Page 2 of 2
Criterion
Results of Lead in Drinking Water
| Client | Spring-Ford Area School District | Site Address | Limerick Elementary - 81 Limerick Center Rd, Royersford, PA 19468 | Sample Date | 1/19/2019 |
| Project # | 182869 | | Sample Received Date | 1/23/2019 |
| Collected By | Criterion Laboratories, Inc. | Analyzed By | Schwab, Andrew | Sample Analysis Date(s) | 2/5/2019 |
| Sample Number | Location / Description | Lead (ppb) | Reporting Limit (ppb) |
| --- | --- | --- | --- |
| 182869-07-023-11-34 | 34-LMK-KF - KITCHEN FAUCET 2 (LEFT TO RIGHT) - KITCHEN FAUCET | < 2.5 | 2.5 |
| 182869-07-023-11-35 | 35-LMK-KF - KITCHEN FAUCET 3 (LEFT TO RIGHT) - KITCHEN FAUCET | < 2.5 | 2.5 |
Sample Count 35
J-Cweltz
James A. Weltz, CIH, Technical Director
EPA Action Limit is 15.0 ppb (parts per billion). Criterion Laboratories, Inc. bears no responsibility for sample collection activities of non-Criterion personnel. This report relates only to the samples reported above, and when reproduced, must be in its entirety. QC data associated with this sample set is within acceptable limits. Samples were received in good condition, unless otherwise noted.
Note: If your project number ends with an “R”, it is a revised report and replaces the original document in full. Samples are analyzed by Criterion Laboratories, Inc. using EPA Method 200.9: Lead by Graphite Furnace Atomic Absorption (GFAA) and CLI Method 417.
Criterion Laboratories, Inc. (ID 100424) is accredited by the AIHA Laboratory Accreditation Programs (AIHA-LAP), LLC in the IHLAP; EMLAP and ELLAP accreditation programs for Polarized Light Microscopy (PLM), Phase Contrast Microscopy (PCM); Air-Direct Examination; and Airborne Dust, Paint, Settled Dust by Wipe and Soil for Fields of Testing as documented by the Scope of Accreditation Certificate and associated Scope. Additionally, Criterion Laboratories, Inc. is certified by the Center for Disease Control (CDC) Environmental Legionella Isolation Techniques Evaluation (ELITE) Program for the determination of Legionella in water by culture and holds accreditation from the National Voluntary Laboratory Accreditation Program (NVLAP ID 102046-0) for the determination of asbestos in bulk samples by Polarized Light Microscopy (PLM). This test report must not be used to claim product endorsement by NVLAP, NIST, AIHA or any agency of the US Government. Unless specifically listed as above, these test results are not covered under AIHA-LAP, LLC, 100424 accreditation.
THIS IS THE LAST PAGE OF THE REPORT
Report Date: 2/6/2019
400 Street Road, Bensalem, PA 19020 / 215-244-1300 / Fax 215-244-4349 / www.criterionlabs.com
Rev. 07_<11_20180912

→ **Task**:
Show all lines from the records above where the word "Limit" occurs.

→ **Task solution**:
| Sample Number | Location / Description | Lead (ppb) | Reporting Limit (ppb) |
EPA Action Limit is 15.0 ppb (parts per billion). Criterion Laboratories, Inc. bears no responsibility for sample collection activities of non-Criterion personnel. This report relates only to the samples reported above, and when reproduced, must be in its entirety. QC data associated with this sample set is within acceptable limits. Samples were received in good condition, unless otherwise noted.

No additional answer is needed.